Data taken from a collection →
===============

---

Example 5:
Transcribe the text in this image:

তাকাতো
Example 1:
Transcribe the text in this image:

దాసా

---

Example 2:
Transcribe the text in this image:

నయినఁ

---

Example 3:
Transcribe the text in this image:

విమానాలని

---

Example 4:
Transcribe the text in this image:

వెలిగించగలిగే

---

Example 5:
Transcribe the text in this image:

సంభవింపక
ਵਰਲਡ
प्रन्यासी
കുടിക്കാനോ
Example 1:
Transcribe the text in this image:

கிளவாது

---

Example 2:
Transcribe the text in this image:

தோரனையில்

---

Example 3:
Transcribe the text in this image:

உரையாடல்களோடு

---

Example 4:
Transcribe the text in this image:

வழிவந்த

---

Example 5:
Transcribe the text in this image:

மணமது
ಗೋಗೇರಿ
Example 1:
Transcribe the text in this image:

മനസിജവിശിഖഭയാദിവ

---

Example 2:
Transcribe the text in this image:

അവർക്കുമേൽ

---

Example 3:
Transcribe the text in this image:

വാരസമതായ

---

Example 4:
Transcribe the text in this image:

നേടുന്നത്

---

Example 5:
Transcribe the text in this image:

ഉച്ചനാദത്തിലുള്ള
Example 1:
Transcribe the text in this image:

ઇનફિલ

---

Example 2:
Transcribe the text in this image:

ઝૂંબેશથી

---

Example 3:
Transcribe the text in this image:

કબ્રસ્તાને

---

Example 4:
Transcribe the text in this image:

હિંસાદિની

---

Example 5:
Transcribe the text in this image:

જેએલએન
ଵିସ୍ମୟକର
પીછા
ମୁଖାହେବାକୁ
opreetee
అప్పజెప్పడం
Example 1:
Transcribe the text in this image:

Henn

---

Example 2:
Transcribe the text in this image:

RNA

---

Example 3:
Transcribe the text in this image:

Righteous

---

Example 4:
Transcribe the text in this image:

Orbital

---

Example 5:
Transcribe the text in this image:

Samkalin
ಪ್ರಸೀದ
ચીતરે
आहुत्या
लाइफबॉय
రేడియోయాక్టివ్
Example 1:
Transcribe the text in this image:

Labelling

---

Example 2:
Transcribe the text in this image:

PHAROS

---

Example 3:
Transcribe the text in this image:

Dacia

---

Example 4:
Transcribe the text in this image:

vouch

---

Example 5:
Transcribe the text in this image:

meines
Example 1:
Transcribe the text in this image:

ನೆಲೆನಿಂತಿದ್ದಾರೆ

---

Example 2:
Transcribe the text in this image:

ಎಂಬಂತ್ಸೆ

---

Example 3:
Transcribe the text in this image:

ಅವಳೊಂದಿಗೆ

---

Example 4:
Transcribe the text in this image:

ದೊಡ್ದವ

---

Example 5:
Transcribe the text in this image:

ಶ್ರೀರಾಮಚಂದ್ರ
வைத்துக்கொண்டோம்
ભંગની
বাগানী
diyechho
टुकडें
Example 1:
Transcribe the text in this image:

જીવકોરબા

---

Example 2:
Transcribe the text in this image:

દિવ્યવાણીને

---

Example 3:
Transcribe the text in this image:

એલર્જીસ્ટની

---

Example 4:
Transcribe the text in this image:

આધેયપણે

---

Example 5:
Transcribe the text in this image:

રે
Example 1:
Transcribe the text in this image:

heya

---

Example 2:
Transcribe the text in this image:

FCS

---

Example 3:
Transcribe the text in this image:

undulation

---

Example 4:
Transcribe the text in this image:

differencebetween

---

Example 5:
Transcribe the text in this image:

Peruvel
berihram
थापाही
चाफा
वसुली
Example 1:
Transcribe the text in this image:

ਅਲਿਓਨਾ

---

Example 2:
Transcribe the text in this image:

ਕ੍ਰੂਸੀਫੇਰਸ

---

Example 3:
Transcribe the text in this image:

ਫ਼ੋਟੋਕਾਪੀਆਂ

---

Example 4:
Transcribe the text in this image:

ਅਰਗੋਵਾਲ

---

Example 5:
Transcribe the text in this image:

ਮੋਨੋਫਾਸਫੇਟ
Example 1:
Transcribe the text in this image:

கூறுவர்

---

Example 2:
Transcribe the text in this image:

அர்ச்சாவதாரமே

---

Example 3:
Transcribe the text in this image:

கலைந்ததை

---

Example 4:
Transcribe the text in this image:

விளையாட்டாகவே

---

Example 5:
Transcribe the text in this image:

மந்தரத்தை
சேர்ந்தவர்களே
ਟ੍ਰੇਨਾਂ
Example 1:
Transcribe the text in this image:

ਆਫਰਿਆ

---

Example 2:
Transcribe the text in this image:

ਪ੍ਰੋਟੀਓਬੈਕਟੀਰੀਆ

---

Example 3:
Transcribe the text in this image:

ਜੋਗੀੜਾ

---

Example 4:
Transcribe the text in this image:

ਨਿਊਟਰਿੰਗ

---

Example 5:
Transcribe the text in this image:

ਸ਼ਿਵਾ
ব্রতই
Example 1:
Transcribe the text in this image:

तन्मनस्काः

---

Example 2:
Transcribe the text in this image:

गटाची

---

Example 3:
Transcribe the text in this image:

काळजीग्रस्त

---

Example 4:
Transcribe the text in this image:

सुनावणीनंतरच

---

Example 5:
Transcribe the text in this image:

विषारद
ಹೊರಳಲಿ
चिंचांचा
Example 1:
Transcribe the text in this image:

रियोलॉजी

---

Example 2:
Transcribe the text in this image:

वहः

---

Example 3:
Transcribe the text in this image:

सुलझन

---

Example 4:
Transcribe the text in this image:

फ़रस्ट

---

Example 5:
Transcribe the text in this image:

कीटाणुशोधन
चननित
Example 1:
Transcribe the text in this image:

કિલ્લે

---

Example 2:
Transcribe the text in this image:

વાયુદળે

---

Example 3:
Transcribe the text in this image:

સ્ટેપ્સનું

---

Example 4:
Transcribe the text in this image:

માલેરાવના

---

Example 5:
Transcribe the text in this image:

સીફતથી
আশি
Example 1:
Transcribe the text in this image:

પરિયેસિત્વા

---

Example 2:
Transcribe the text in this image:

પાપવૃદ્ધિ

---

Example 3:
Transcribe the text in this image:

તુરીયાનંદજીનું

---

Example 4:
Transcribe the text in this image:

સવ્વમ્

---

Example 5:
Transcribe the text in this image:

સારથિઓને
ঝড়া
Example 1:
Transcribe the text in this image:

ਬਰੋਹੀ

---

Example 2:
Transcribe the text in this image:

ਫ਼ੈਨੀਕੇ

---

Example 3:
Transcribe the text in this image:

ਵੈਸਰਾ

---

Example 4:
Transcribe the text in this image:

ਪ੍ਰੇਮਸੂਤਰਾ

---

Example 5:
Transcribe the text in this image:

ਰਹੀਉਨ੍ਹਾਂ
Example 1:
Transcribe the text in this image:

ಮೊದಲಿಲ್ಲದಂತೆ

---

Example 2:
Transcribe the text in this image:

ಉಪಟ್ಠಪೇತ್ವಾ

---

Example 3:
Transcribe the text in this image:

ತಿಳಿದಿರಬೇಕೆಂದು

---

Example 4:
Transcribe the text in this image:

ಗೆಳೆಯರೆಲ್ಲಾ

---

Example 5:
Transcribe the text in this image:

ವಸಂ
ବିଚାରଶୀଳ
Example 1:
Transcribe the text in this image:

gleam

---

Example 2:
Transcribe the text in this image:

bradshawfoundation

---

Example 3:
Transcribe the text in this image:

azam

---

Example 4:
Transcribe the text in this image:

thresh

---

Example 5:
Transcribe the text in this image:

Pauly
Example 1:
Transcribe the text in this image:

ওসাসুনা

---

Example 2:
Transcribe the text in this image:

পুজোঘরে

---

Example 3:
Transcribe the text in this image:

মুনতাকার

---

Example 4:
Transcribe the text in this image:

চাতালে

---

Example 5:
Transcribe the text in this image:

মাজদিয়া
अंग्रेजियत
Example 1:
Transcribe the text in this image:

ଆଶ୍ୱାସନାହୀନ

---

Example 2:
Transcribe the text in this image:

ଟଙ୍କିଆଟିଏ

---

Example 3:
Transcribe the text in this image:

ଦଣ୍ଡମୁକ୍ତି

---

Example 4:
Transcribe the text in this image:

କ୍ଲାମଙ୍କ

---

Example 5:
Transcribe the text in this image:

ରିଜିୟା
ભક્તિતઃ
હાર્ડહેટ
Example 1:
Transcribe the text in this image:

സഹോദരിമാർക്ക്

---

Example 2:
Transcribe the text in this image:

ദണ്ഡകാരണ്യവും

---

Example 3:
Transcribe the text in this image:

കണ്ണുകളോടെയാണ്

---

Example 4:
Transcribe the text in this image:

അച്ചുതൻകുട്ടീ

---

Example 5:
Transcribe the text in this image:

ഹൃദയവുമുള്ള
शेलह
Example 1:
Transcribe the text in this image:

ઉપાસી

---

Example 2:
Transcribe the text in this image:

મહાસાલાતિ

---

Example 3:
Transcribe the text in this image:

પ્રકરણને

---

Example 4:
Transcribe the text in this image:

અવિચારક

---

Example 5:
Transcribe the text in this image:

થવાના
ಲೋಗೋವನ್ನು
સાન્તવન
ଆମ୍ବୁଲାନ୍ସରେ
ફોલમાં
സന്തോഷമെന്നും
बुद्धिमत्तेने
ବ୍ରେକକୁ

===============

GIVEN EXERCISE →
Return the data above word for word, from its first line through the line containing "వెలిగించగలిగే".

FULL OUTPUT →
---

Example 5:
Transcribe the text in this image:

তাকাতো
Example 1:
Transcribe the text in this image:

దాసా

---

Example 2:
Transcribe the text in this image:

నయినఁ

---

Example 3:
Transcribe the text in this image:

విమానాలని

---

Example 4:
Transcribe the text in this image:

వెలిగించగలిగే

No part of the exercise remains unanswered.